## EXERCISE OBJECTIVE
Pull every line that includes the word "wire" out of the data below and copy it.
------ ENTRIES SHOWN
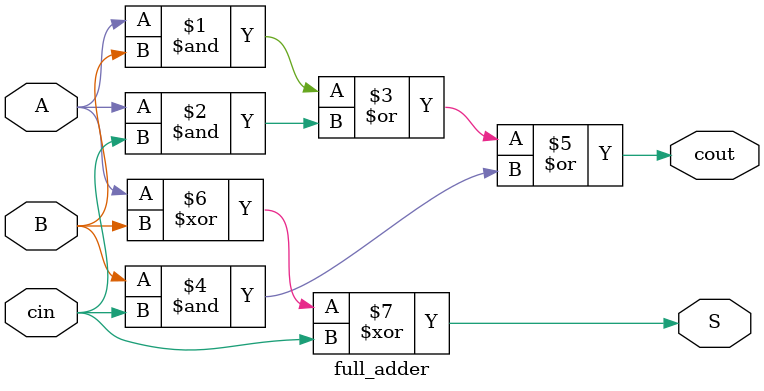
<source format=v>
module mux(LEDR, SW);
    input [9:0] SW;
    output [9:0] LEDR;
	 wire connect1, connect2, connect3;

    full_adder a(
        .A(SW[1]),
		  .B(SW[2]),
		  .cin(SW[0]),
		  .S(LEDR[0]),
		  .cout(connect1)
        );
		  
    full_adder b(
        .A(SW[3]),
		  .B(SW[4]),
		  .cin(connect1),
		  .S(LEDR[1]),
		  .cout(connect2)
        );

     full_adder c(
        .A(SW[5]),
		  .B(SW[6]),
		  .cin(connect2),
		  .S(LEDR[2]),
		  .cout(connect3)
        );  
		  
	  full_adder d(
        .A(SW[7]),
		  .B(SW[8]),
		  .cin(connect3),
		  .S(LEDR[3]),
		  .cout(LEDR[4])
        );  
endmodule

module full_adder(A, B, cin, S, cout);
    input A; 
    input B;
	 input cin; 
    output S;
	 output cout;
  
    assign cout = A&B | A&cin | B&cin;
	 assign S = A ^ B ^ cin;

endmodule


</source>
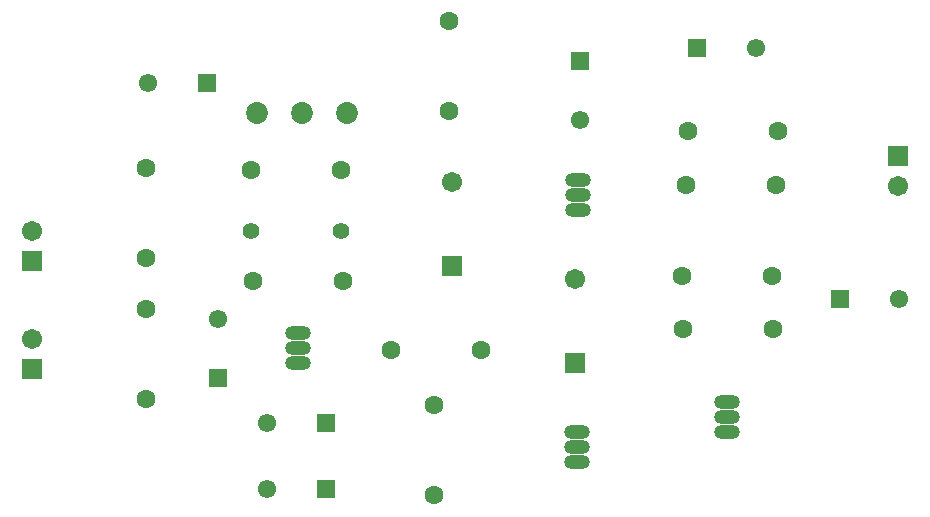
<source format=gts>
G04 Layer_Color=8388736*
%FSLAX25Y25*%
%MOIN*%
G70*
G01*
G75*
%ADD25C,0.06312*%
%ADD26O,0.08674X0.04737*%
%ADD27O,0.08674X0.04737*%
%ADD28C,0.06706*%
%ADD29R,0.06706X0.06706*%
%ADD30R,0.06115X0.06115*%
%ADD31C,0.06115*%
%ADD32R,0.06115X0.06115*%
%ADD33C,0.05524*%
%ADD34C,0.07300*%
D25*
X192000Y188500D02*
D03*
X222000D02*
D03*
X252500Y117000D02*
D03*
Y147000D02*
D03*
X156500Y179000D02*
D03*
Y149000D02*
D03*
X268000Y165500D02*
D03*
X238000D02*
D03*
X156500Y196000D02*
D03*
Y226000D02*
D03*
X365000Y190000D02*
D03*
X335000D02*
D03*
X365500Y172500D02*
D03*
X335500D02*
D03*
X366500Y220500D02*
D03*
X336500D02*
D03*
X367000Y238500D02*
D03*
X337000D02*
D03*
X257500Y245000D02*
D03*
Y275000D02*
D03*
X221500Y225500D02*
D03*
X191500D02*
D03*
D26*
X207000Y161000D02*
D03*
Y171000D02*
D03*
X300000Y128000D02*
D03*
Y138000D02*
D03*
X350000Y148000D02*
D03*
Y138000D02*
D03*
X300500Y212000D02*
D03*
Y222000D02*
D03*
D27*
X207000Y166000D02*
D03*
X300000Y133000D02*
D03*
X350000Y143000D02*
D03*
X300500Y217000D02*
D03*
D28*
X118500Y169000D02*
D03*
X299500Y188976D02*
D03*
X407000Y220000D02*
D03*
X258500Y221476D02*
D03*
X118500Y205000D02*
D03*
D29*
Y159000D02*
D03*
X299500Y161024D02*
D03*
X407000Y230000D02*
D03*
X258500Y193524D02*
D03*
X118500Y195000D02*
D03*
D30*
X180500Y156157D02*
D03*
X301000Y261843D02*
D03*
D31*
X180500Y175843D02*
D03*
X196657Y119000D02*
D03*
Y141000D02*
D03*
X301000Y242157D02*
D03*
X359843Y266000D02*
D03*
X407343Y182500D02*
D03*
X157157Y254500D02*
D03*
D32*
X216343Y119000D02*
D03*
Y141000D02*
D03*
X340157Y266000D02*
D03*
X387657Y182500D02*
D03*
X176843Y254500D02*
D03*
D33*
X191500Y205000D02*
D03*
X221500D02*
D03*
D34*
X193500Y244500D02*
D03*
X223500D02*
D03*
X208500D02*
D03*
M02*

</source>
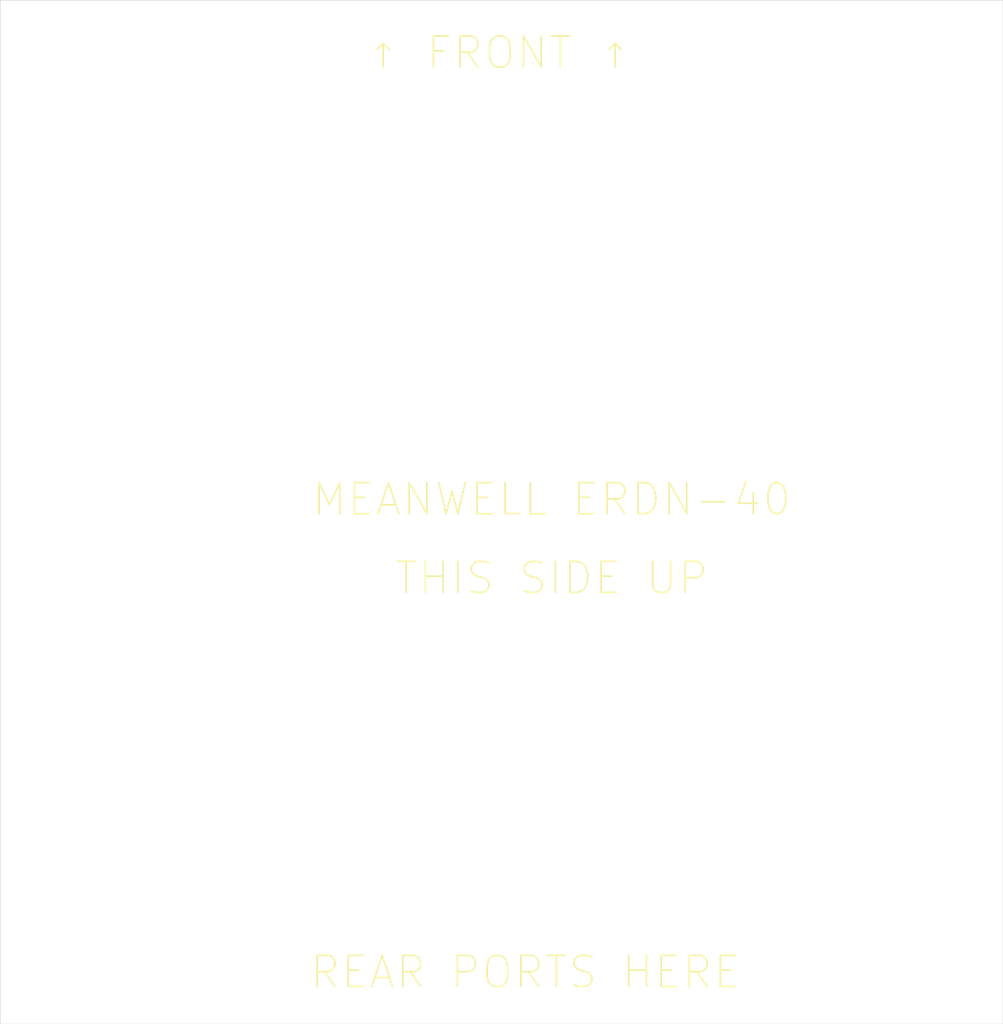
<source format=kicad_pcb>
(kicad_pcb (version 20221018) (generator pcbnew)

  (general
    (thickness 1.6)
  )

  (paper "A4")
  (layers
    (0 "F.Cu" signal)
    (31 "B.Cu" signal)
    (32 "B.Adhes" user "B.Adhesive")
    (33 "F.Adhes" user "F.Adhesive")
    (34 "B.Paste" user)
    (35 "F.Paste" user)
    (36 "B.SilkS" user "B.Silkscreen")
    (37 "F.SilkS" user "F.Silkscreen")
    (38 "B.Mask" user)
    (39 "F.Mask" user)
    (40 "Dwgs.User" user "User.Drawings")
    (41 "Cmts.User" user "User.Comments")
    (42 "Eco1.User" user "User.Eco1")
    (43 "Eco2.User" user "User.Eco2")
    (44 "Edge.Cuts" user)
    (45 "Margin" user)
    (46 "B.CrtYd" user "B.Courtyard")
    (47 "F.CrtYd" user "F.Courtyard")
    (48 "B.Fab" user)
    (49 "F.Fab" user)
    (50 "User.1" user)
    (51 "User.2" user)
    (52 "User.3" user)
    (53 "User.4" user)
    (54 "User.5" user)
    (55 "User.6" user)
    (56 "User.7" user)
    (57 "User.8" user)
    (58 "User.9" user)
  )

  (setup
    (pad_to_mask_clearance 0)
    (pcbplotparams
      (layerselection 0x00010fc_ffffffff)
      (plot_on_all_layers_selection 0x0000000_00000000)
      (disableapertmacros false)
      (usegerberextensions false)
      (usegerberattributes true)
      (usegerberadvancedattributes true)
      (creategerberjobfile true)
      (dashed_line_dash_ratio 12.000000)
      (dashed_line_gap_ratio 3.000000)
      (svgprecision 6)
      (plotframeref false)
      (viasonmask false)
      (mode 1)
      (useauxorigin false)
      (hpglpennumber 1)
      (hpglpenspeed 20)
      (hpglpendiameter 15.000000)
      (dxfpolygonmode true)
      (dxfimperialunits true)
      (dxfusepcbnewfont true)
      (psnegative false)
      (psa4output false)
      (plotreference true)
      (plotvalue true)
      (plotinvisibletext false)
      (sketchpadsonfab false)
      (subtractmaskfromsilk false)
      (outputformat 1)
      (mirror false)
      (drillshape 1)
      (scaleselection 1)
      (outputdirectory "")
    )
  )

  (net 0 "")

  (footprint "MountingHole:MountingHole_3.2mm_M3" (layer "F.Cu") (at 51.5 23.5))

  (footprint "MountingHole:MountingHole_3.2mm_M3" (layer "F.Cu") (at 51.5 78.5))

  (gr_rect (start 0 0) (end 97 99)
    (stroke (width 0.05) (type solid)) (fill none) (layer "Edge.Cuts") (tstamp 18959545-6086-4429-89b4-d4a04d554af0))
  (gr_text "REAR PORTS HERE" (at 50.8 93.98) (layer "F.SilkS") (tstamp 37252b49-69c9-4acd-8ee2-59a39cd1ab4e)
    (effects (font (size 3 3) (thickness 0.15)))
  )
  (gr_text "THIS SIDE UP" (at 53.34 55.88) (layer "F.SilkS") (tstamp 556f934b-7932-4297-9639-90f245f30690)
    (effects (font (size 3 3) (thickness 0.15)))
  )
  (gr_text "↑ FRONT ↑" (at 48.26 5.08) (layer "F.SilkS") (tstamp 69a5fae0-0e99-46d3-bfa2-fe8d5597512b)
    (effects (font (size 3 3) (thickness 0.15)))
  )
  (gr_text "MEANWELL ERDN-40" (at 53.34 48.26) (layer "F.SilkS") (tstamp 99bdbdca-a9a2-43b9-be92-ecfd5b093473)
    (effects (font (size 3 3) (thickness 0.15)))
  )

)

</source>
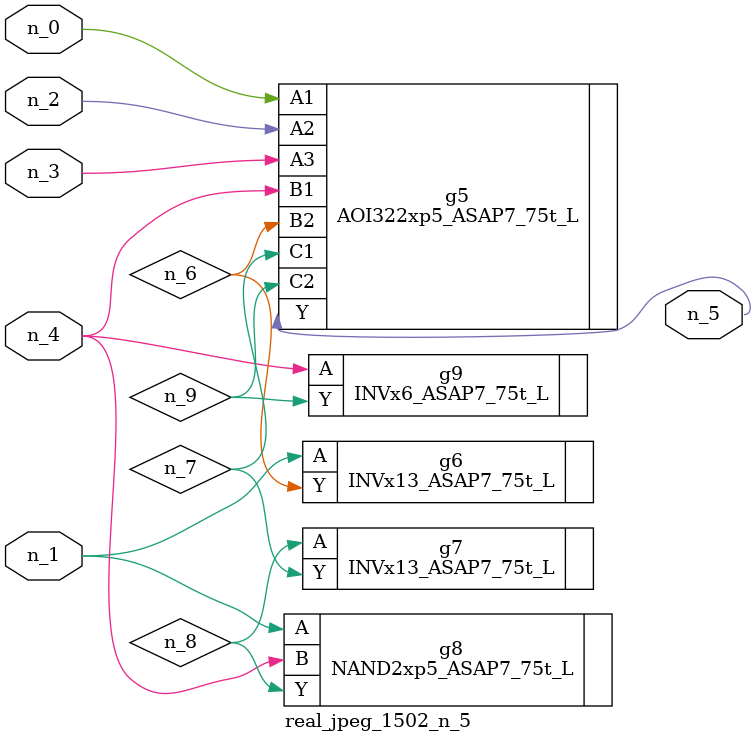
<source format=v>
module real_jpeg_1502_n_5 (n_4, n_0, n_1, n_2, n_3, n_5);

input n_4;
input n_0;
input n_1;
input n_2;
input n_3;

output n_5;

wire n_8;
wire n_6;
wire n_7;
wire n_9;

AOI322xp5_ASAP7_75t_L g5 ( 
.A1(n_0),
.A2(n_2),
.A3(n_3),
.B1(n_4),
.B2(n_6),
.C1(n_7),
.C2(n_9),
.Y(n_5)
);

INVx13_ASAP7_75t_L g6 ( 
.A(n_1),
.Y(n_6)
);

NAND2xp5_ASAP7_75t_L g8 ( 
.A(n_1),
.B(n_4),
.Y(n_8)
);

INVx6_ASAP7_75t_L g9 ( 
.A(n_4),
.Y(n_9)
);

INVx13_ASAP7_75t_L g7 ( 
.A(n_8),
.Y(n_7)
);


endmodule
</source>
------------
## THE COMPLETED TASK
	 wire connect1, connect2, connect3;
wire n_8;
wire n_6;
wire n_7;
wire n_9;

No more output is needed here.